Neotel's quarterly revenues are 80.6 million Dollars, multiply that by 4 and you get around 320 million Dollars. So the price of roughly 1.85 times annual revenue, is that expensive, especially if you can see that the revenue growth has been high teens. America Movil has a market cap to annual sales of 0.83 times. And that last purchase by Tata (valuing the company at 590 million Dollars) does not include a premium. I think that it would be a great deal for Vodacom, even at a 20 to 25 percent premium to the price now. Competitions authorities and how quickly can they pump their clients full of data, they certainly have the networks and the customers.


Michael's musings! Running with the Bulls

    Why be bullish on where equities are going? To answer that question, another question needs to be answered, "what causes equity prices to go up?". Equity prices go up due to growth in the world's economies that stems from technological improvements (part of the industrial revolution that I spoke about yesterday) and more people moving into the middle class.

    The GDP per capita in China was $950 in 2000, that figure has grown to $6091 for the year of 2012 and is growing at a whopping 7.8%. What that means is that last year China's economy grew by the same as two 1982 inflation adjusted China's added together (mind blown). Have a look at this interactive graph courtesy of Google (china gdp), where you can see the impressive growth that China has sustained since the mid-sixties.

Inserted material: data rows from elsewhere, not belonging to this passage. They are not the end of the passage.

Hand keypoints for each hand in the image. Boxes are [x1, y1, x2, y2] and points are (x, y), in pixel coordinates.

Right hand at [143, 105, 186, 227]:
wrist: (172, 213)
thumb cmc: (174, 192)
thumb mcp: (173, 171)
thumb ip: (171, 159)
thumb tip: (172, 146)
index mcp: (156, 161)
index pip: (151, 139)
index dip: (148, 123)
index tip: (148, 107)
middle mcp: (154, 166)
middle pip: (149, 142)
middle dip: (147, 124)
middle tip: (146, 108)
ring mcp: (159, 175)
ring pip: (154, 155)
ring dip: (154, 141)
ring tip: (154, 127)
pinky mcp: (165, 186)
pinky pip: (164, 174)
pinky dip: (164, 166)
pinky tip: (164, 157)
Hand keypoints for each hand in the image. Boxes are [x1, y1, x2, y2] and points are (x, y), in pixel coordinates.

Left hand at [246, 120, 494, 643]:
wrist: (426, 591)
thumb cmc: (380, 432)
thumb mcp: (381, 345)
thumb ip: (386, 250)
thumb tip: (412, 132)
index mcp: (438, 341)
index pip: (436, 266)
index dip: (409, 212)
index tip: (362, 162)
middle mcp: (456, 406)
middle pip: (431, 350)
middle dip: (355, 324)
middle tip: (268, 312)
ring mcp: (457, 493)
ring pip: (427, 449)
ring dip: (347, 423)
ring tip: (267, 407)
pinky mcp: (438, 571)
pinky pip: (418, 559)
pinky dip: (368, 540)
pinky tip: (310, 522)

    China is growing at a staggering rate, off a not so small base, meaning that even if China's growth does start to slow (as has been speculated) we are not too worried because if their growth rate had halved, they would still have grown by a 1982 China. The increase in wealth for the average person in China means that many new customers are "born" on a daily basis for Chinese companies, which translates into higher profits and share prices.

    China plays a significant role in global growth as they consume large amounts of resources and produce high quantities at lower prices than many other people can. Lower prices mean that consumers then have more money to spend on other things (other companies' goods), meaning that the broader economy benefits.

    At home our GDP per capita is higher than China's (was a surprise to me) at $7507, growing at pedestrian 2.8%. Even though our growth rate is dismal compared to China's, we are still growing with the potential to keep growing at this rate or hopefully faster for decades. Growth is good for companies and with the absolute number in the shifting demographics in South African middle classes for the first time, things are still looking good for our local companies.

    We will be bullish on equities for as long as there is room for technological growth and room for more people in the middle class, which will be the case until we all turn into zombies due to a deadly virus.


Home again, home again, jiggety-jog. Markets are flat here after a poor showing on Wall Street overnight. But quite quickly the expectations are for the market participants to ignore. Which means that the #fail does or does not work? Gosh, I don't know.